L’abstraction géométrique, à la fois profondément spirituelle et intellectuelle, d’Eugene J. Martin s’invite à la Galeria Marc Domènech de Barcelone. Pour cette exposition, la galerie a réuni une sélection d’œuvres représentatives des années 1970, 1980 et 1990 : les dessins ovales (1971-1973), les dessins au crayon graphite (1977-1978), les dessins à l’encre réalisés au stylo de bambou (1982) et les collages « hétérochroniques » (1993-1999). L’exposition sera visible du 10 février au 13 mars.
La diversité des techniques — encre, crayon, gouache, aquarelle et collage — révèle une pratique libre et intuitive, où le geste respire sans contraintes et la couleur se déploie avec une profonde sensibilité, confirmant le talent de l'artiste comme créatrice de rythmes, de nuances et de silences visuels.

Eugene J. Martin, Sans titre, 1982, © Succession d'Eugene James Martin.
Eugene J. Martin est considéré comme une figure majeure de l'art afro-américain du XXe siècle. Son œuvre figure dans d'importantes collections telles que celles du Metropolitan Museum of Art, du Smithsonian American Art Museum et de la Phillips Collection. Sa pratique artistique s'inscrit pleinement dans l'histoire de l'art afro-américain du XXe siècle, de la Renaissance de Harlem aux luttes pour les droits civiques, qu'il a vécues de près – assistant même au discours de Martin Luther King en 1963. Son œuvre dégage une combinaison unique de liberté, d'ironie et d'une joie de vivre inébranlable, capable de s'épanouir quelles que soient les conditions matérielles et les conceptions conventionnelles du succès.

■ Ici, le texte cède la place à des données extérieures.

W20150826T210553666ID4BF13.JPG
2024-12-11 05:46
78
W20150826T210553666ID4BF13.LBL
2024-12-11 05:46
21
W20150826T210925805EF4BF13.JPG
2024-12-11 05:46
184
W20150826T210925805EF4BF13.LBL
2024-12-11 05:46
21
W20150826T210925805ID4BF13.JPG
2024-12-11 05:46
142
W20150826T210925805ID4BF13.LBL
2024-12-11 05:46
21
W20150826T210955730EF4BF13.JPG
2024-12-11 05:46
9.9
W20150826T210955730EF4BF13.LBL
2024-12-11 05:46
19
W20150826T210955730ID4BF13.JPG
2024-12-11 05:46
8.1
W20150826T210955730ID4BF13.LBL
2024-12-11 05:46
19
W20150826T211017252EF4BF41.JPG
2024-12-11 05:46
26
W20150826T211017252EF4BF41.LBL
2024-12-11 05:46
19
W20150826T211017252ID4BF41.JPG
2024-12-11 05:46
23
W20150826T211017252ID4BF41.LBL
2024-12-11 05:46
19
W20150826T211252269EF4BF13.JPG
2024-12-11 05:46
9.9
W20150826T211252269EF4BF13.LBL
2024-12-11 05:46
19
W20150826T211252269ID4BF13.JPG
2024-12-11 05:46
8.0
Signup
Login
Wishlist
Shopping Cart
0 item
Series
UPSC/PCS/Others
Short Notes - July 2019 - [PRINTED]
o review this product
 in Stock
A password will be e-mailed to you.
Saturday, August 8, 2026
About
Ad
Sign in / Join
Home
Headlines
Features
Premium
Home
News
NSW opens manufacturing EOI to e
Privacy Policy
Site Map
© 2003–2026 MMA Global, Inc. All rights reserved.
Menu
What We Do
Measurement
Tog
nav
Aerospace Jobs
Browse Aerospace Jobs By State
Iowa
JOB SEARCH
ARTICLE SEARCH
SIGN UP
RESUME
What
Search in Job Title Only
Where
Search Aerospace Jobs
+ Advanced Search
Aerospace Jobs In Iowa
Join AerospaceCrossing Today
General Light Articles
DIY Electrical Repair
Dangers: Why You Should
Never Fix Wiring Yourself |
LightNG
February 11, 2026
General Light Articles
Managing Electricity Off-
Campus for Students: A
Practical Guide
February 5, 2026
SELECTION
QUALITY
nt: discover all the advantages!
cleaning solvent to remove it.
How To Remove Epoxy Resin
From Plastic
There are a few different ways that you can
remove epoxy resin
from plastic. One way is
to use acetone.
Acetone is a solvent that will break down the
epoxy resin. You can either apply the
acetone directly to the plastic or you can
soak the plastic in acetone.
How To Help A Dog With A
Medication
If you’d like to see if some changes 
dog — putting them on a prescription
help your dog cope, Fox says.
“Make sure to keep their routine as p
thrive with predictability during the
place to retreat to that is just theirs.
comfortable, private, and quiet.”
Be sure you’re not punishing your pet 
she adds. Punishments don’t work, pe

La juxtaposition de divers médias et de combinaisons de signifiants qui suggèrent des natures mortes plutôt que de les représenter coulent comme de multiples formes d'expression au sein de l'unité harmonique des œuvres finies.¹ Les formes abstraites, issues de l'imagination de l'artiste, deviennent presque le seul fil conducteur de cet ensemble d'œuvres, qui couvre la période entre 1972 et 2003.

Eugene J. Martin, La baby-sitter endormie, 1997, © Succession d'Eugene James Martin.
L'art abstrait était le grand allié d'Eugene James Martin : un langage qui ne lui imposait « ni restrictions ni règles » et qui lui permettait de s'exprimer en toute liberté. Cette sélection retrace quarante-deux années de pratique artistique ininterrompue, durant lesquelles l'artiste est resté fidèle à un seul principe directeur – la liberté – jusqu'à sa mort en 2005.
Au-delà des couleurs éclatantes et du caractère ludique des formes abstraites, Eugene James Martin construit, à travers ces combinaisons singulières, une vision du monde profondément personnelle. Sa carrière s'est développée dans la solitude, en marge des écoles et des courants établis. Dans un contexte dominé par le Pop Art et le Minimalisme aux États-Unis, Martin est resté fidèle à sa propre vision, sans jamais renoncer à son langage ni attribuer à son œuvre une volonté politique explicite.